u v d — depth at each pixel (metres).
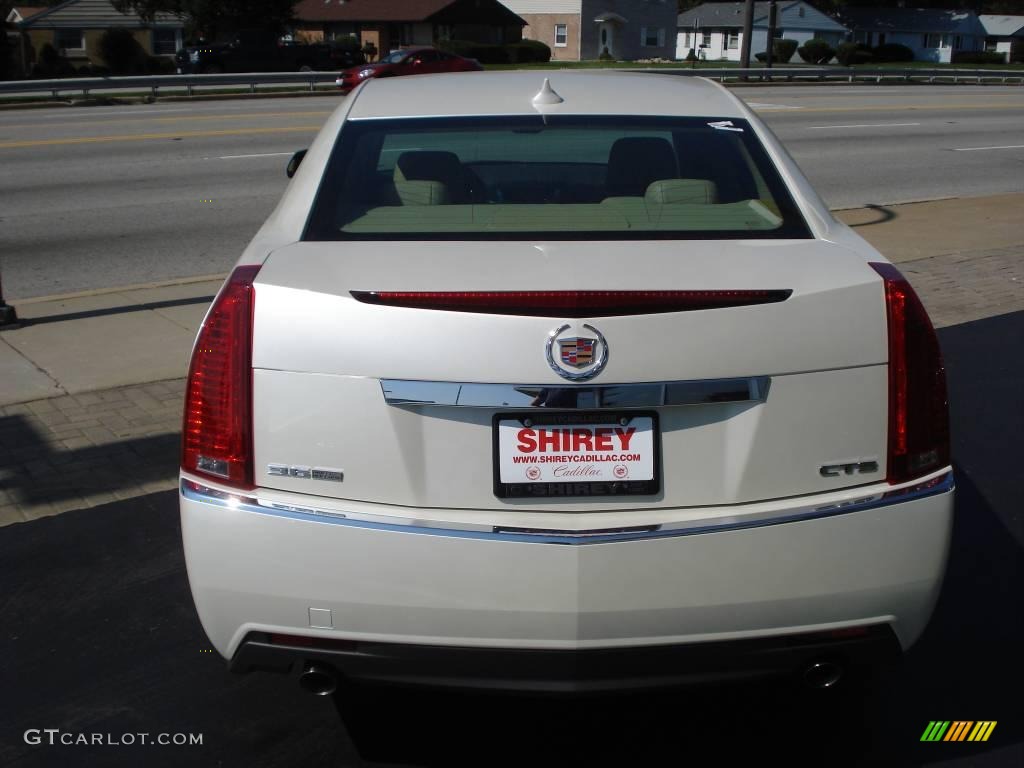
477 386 2.47
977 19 86.19
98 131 20.42
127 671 3.42
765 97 31.20
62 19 54.97
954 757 3.02
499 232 2.97
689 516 2.53
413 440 2.52
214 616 2.62
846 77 40.44
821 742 3.08
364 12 61.78
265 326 2.55
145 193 13.47
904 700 3.29
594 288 2.48
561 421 2.52
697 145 3.44
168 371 6.33
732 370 2.51
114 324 7.37
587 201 3.24
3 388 6.02
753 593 2.53
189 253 10.05
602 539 2.47
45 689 3.32
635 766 2.97
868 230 11.27
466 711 3.22
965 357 6.79
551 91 3.68
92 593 3.88
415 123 3.52
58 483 4.80
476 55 57.16
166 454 5.13
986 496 4.74
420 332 2.48
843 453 2.58
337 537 2.49
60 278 9.02
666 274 2.60
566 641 2.52
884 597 2.60
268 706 3.24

EXERCISE DIRECTIONS
Take the line containing "265 326 2.55" and every line after it up to the last line of the listing, and output them exactly, with nothing else.

RESPONSE BELOW
265 326 2.55
145 193 13.47
904 700 3.29
594 288 2.48
561 421 2.52
697 145 3.44
168 371 6.33
732 370 2.51
114 324 7.37
587 201 3.24
3 388 6.02
753 593 2.53
189 253 10.05
602 539 2.47
45 689 3.32
635 766 2.97
868 230 11.27
466 711 3.22
965 357 6.79
551 91 3.68
92 593 3.88
415 123 3.52
58 483 4.80
476 55 57.16
166 454 5.13
986 496 4.74
420 332 2.48
843 453 2.58
337 537 2.49
60 278 9.02
666 274 2.60
566 641 2.52
884 597 2.60
268 706 3.24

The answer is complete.